To start with this practice, the Spiritual Friend
Should not be a family member
Should be alive
Should be human
Should not be a person who is ill or injured, because you might want to take away their pain or help them get cured, and keep thinking about that. (Outside your practice you can send good wishes to them, but not during the time you are trying to develop this practice)
Stays the same; don’t switch from person to person.
- Start by sending loving and kind thoughts to yourself. Smile, a little Buddha smile is enough. Remember a time when you were happy. Think about a time when you felt peaceful, calm or happy. Let a warm, glowing feeling in the center of the chest arise.
Remembering a time when you were happy can be any number of situations when you were young. It can mean having spend time with a parent, having looked into the eyes of a baby, or maybe you played with an adorable animal, like a kitten or puppy. It is not a case of imagining that this happened, it should be an actual memory and you remember how it felt. The feeling is not always the same and there are some people who had a very pleasant cool feeling. It isn’t necessarily always a strong feeling either. Don’t try to make it big, just go with the flow of what happens with it
- Make a wish for yourself (may I be happy, or: may I be peaceful). You need to feel that wish. You put this feeling in your chest and surround yourself with that feeling. And you radiate that feeling to yourself. When that feeling fades, you may use the same or change to another wish, as long as you feel that wish.

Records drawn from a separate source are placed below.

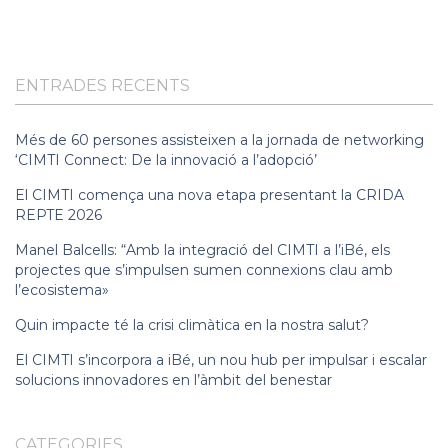
ENTRADES RECENTS
Més de 60 persones assisteixen a la jornada de networking
‘CIMTI Connect: De la innovació a l’adopció’
El CIMTI comença una nova etapa presentant la CRIDA
REPTE 2026
Manel Balcells: “Amb la integració del CIMTI a l’iBé, els
projectes que s’impulsen sumen connexions clau amb
l’ecosistema»
Quin impacte té la crisi climàtica en la nostra salut?
El CIMTI s’incorpora a iBé, un nou hub per impulsar i escalar
solucions innovadores en l’àmbit del benestar
CATEGORIES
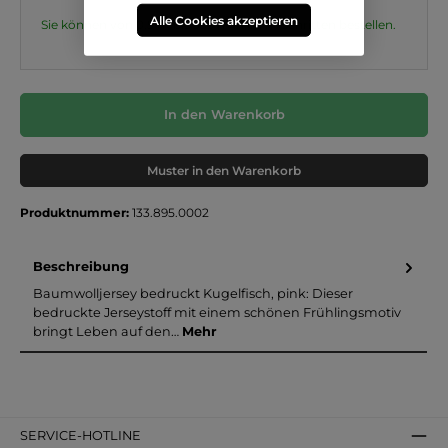
Alle Cookies akzeptieren
Sie können von 0,5 m bis 999 m in
0,1
m Schritten bestellen.
In den Warenkorb
Muster in den Warenkorb
Produktnummer:
133.895.0002
Beschreibung
Baumwolljersey bedruckt Kugelfisch, pink: Dieser
bedruckte Jerseystoff mit einem schönen Frühlingsmotiv
bringt Leben auf den…
Mehr
SERVICE-HOTLINE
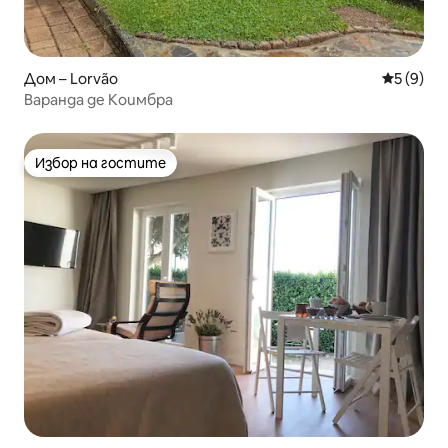
Дом – Lorvão
Средна о
5 (9)
Варанда де Коимбра
Избор на гостите
Избор на гостите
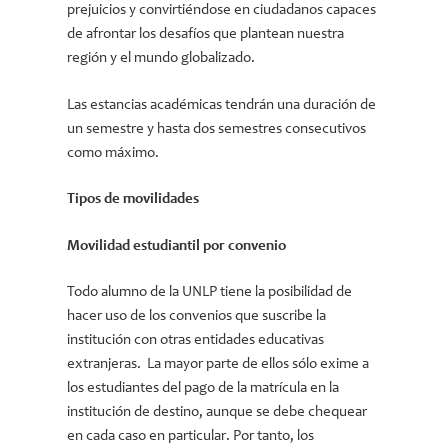
prejuicios y convirtiéndose en ciudadanos capaces
de afrontar los desafíos que plantean nuestra
región y el mundo globalizado.
Las estancias académicas tendrán una duración de
un semestre y hasta dos semestres consecutivos
como máximo.
Tipos de movilidades
Movilidad estudiantil por convenio
Todo alumno de la UNLP tiene la posibilidad de
hacer uso de los convenios que suscribe la
institución con otras entidades educativas
extranjeras. La mayor parte de ellos sólo exime a
los estudiantes del pago de la matrícula en la
institución de destino, aunque se debe chequear
en cada caso en particular. Por tanto, los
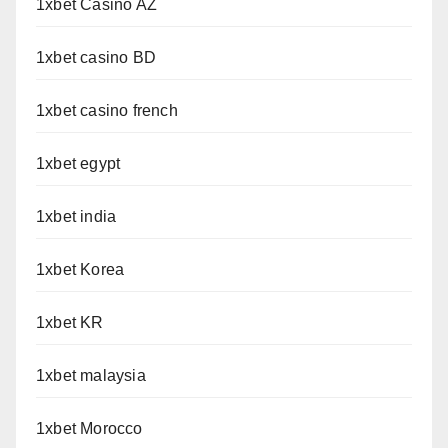
1xbet Casino AZ
1xbet casino BD
1xbet casino french
1xbet egypt
1xbet india
1xbet Korea
1xbet KR
1xbet malaysia
1xbet Morocco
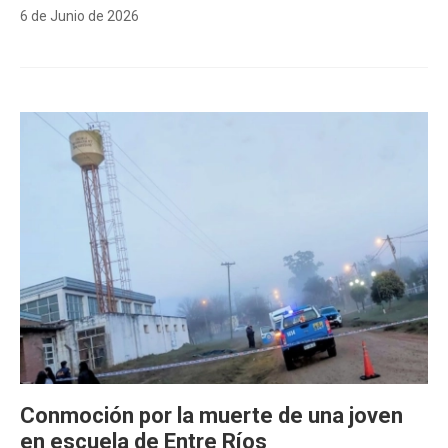
6 de Junio de 2026
Conmoción por la muerte de una joven
en escuela de Entre Ríos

- If you become distracted – or when you accidentally start focusing on the breath – use the 6 R’s.
- After 10 minutes visualize your Spiritual Friend and see them smiling. It can be a picture or you can visualize them in words. Put that friend and your wish for them in your heart. This wish must be appropriate for the present moment. You feel these yourself, because you can’t radiate something that you don’t feel in that moment. Don’t repeat the wish over and over like a mantra, just say the wish once and radiate that feeling as long as you can. When that feeling fades, make another wish. It can be the same wish, or a different one.
When the sitting is good, sit longer. Sit as long as you’re comfortable. When the mind says it’s time to get up, sit for another 5 or 10 minutes to find out if that was only restlessness or it really was time to get up.
This acronym might be helpful: DROPSS. Whether it is a physical or a mental pain; Don’t Resist Or Push. Soften your mind and Smile.
Let your mind be like water; water doesn’t resist. It just flows around the obstacle. Allowing it to be, develops equanimity.
Have fun with this practice. Smile. Laugh about that mind that doesn’t get tired coming back to the same stuff over and over and over again. The whole point of smiling is to have a light mind. It makes the practice much easier.